Arguments and Analysis
‘Iran talks: Do we want a deal or a war?‘ (Trita Parsi, CNN)
"The sanctions regime and the international consensus to isolate Tehran might quickly disintegrate if talks fail and the blame falls on Washington (read Congress). In fact, the Iranians are counting on this.
The more forthcoming, flexible and reasonable they come across on the nuclear issue in their current charm offensive and the more the U.S. Congress puts its hawkishness and dysfunctionality on public display, the easier they can shift the blame for the impasse onto the United States and the more successful they will be in peeling countries off from the sanctions regime.
This is exactly how Obama succeeded in securing this unlikely sanctions program in the first place: His extended hand of friendship in 2009 and Tehran’s inability to unclench its fist shifted the blame squarely to the rulers of Iran. As a result, sanctions that the Bush administration did not even dare to dream of became reality only 18 months into Obama’s presidency.
The Iranians have now set the stage to return the favor if Congress fails to be serious about a deal."
‘Egypt’s Transition Roadmap: Main Event or Sideshow?‘ (Michele Dunne, Atlantic Council)
"Right now Egypt is headed into one more phase of a transition in which exclusion and zero-sum politics have prevailed at each turn: first the military conspired with the Brotherhood to exclude secularists, then the Brotherhood tried to dominate and ignore all others, and now the military is cooperating with at least some secularists to exclude most Islamists.

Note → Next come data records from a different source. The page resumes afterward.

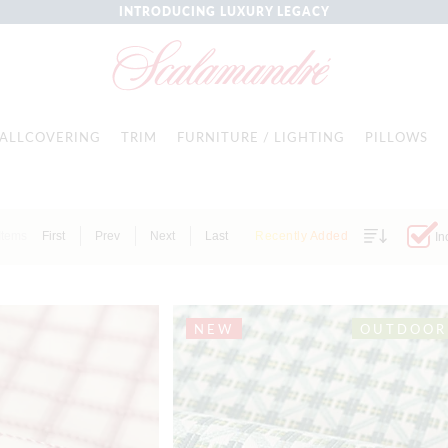
INTRODUCING LUXURY LEGACY
ALLCOVERING
TRIM
FURNITURE / LIGHTING
PILLOWS
Items
First
Prev
Next
Last
Recently Added
In
NEW
OUTDOOR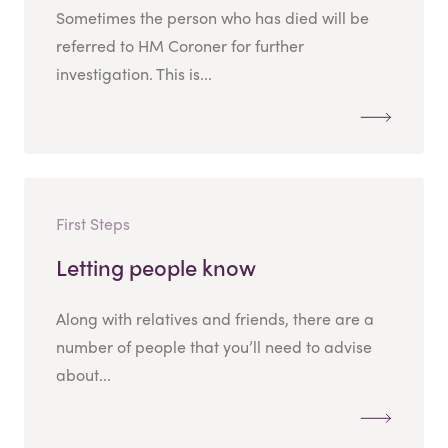
Sometimes the person who has died will be
referred to HM Coroner for further
investigation. This is...
First Steps
Letting people know
Along with relatives and friends, there are a
number of people that you’ll need to advise
about...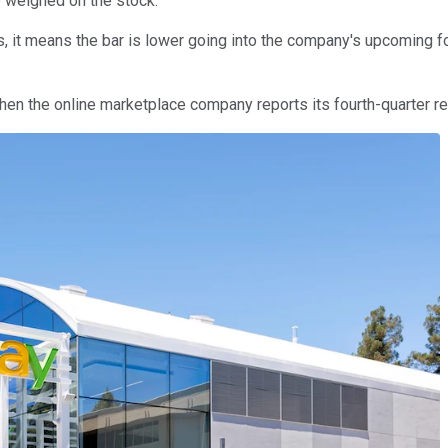
ve weighed on the stock.
 it means the bar is lower going into the company's upcoming fou
hen the online marketplace company reports its fourth-quarter re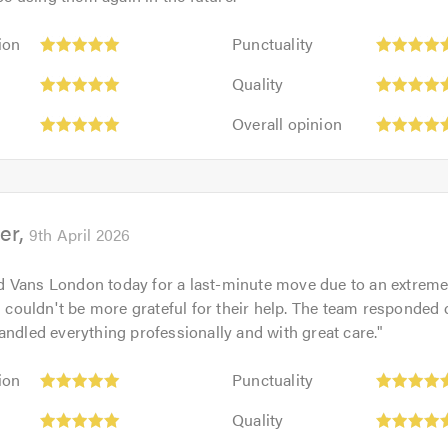
Punctuality:
ion
Punctuality
5
Quality:
out
Quality
5
of
Overall
out
Overall opinion
5.0
opinion:
of
5
5.0
out
of
er
5.0
9th April 2026
 Vans London today for a last-minute move due to an extreme
 I couldn't be more grateful for their help. The team responded q
andled everything professionally and with great care.
"
Punctuality:
ion
Punctuality
5
Quality:
out
Quality
5
of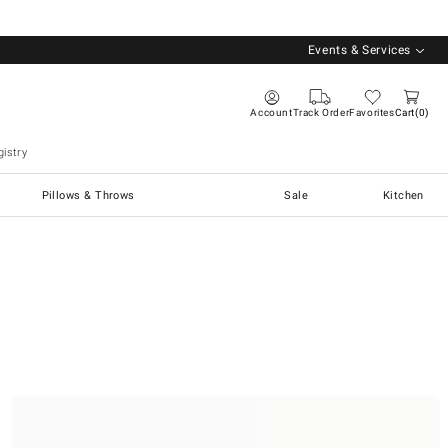
Events & Services
Account
Track Order
Favorites
Cart
0
istry
Pillows & Throws
Sale
Kitchen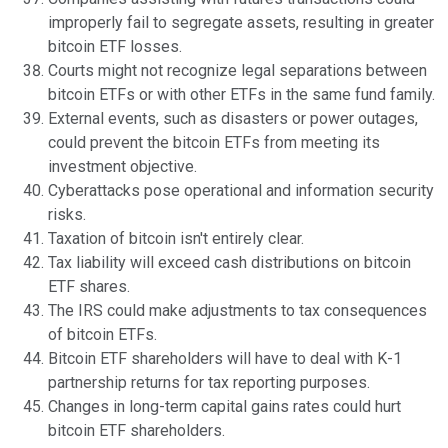
improperly fail to segregate assets, resulting in greater
bitcoin ETF losses.
Courts might not recognize legal separations between
bitcoin ETFs or with other ETFs in the same fund family.
External events, such as disasters or power outages,
could prevent the bitcoin ETFs from meeting its
investment objective.
Cyberattacks pose operational and information security
risks.
Taxation of bitcoin isn't entirely clear.
Tax liability will exceed cash distributions on bitcoin
ETF shares.
The IRS could make adjustments to tax consequences
of bitcoin ETFs.
Bitcoin ETF shareholders will have to deal with K-1
partnership returns for tax reporting purposes.
Changes in long-term capital gains rates could hurt
bitcoin ETF shareholders.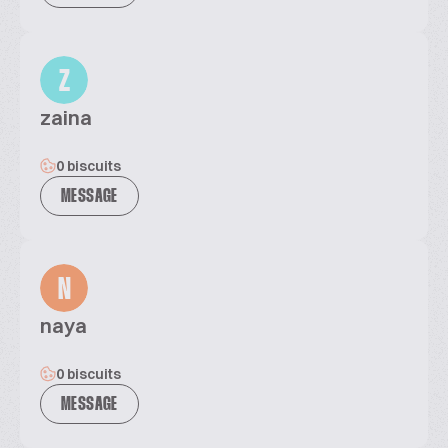
Z
zaina
0 biscuits
MESSAGE
N
naya
0 biscuits
MESSAGE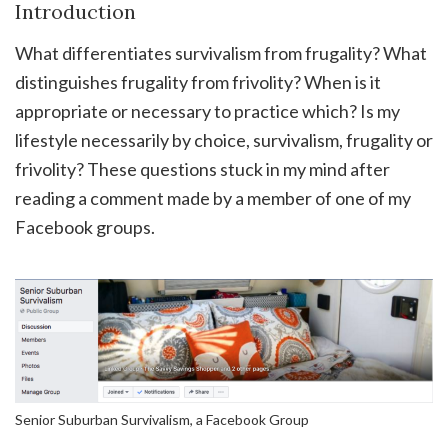
Introduction
What differentiates survivalism from frugality? What
distinguishes frugality from frivolity? When is it
appropriate or necessary to practice which? Is my
lifestyle necessarily by choice, survivalism, frugality or
frivolity? These questions stuck in my mind after
reading a comment made by a member of one of my
Facebook groups.
Senior Suburban Survivalism, a Facebook Group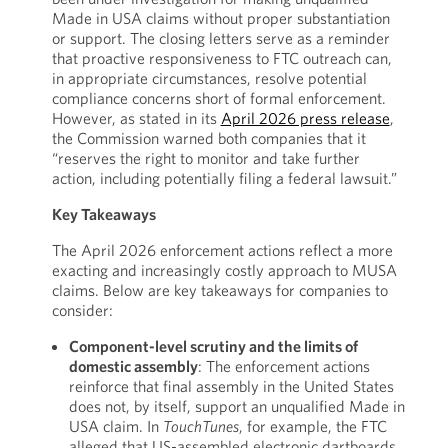
Made in USA claims without proper substantiation
or support. The closing letters serve as a reminder
that proactive responsiveness to FTC outreach can,
in appropriate circumstances, resolve potential
compliance concerns short of formal enforcement.
However, as stated in its
April 2026 press release
,
the Commission warned both companies that it
“reserves the right to monitor and take further
action, including potentially filing a federal lawsuit.”
Key Takeaways
The April 2026 enforcement actions reflect a more
exacting and increasingly costly approach to MUSA
claims. Below are key takeaways for companies to
consider:
Component-level scrutiny and the limits of
domestic assembly
: The enforcement actions
reinforce that final assembly in the United States
does not, by itself, support an unqualified Made in
USA claim. In
TouchTunes
, for example, the FTC
alleged that US-assembled electronic dartboards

This latest phase might endure longer than the others, simply because the military is now willing to employ much more coercion, but there is little possibility it will bring stability, economic opportunity, or democracy to the country.
So enough pressing the military to do what it already intends to do, which is to implement its own roadmap. If the United States intends to exert influence at all — which Kerry’s visit suggests it does — then use it to press for ending the crackdown and urging the military to hand control of politics back to civilians. Only then can Egyptians develop a consensus on a way forward that will be broad enough to be viable."